In mathematics, an injective function is a type of function where distinct inputs lead to distinct outputs. This means that for a function \( f : A \to B \), if \( f(a_1) = f(a_2) \) implies that \( a_1 = a_2 \), then the function is injective. You can think of it like a one-to-one pairing where each input has a unique output.

For example, consider the function \( f(x) = 2x \). If \( f(a) = f(b) \), then \( 2a = 2b \). Simplifying gives \( a = b \). This is injective because no two different numbers will produce the same output when doubled.

However, in the case of our original exercise, with \( f(x) = 3x^2 + 2 \), the function is not injective as \( 3a^2 = 3b^2 \) leads to \( a = b \) or \( a = -b \) — meaning two different inputs can still result in the same output. Thus, it is not one-to-one.

A function is surjective if it hits every element in its target set at least once. More formally, a function \( f: A \to B \) is surjective if, for every \( y \in B \), there is at least one \( x \in A \) such that \( f(x) = y \). This means the range of \( f \) covers the entire codomain \( B \).

Imagine a simple function \( f(x) = x + 1 \) where \( x \) is a real number. Given any real number \( y \), we can find \( x = y - 1 \) such that \( f(x) = y \). Thus, this function is surjective over the reals.

For the function \( f(x) = 3x^2 + 2 \) from our exercise, we determined that not every real number \( y \) can be achieved. Specifically, \( y \) needs to be greater than or equal to 2 for a corresponding \( x \) to exist. Since it doesn’t map to all real numbers, it’s not a surjective function over \( \mathbb{R} \).

A bijection is a function that is both injective and surjective. In other words, it's a perfect pairing between the domain and the codomain where every element is covered once and only once. This means every element in the codomain is mapped to exactly once by an element in the domain.
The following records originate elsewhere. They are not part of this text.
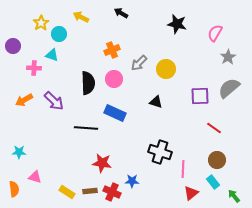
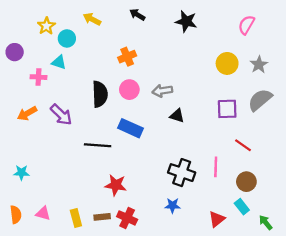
black star: (177, 24) -> (186, 21), moved
pink semicircle: (215, 33) -> (246, 25), moved
gray arrow: (139, 63) -> (162, 91), moved, turned 36
yellow circle: (166, 69) -> (227, 63), moved
pink line: (183, 169) -> (216, 167), moved
pink triangle: (35, 177) -> (43, 213), moved
blue star: (132, 181) -> (173, 205), moved
yellow rectangle: (67, 192) -> (76, 218), turned 42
Consider the function \( f: \mathbb{Z} \to \mathbb{Z} \), defined by \( f(x) = x + 1 \). It is both injective (since \( x \) values are distinct for distinct \( y \) values) and surjective (since every integer can be written as \( y = x + 1 \) for some integer \( x \)). Thus, this function is a bijection.

However, for the function \( f(x) = 3x^2 + 2 \), neither injective nor surjective properties are satisfied over \( \mathbb{R} \). As a result, it cannot be considered a bijection, and therefore is not a permutation of \( \mathbb{R} \).
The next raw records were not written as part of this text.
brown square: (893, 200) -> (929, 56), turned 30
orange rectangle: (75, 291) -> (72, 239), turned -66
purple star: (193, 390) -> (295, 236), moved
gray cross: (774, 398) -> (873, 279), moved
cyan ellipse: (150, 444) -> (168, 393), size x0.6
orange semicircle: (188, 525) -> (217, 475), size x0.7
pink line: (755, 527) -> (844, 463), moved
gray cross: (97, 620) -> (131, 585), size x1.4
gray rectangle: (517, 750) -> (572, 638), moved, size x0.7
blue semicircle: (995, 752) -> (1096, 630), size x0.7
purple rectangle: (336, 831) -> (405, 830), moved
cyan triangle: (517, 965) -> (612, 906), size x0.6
A function is a fundamental concept in mathematics that describes a relationship between sets, usually denoted as \( f: A \to B \). It assigns each element of a set \( A \) (the domain) to a single element in set \( B \) (the codomain).

Every function must satisfy two basic criteria:

• Each input from the domain is assigned to exactly one output in the codomain.
• No element in the domain is left "unmapped."

In simple terms, a function is like a machine that takes an input and gives an output based on the specific rules defined by the function.

For example, in the given exercise, the function \( f(x) = 3x^2 + 2 \) takes a real number \( x \) as an input and produces a real number as an output. But remember, not all functions are permutations, as a permutation requires the function to be a bijection. This function, with the rule \( f(x) = 3x^2 + 2 \), does not satisfy this when both injectivity and surjectivity are examined.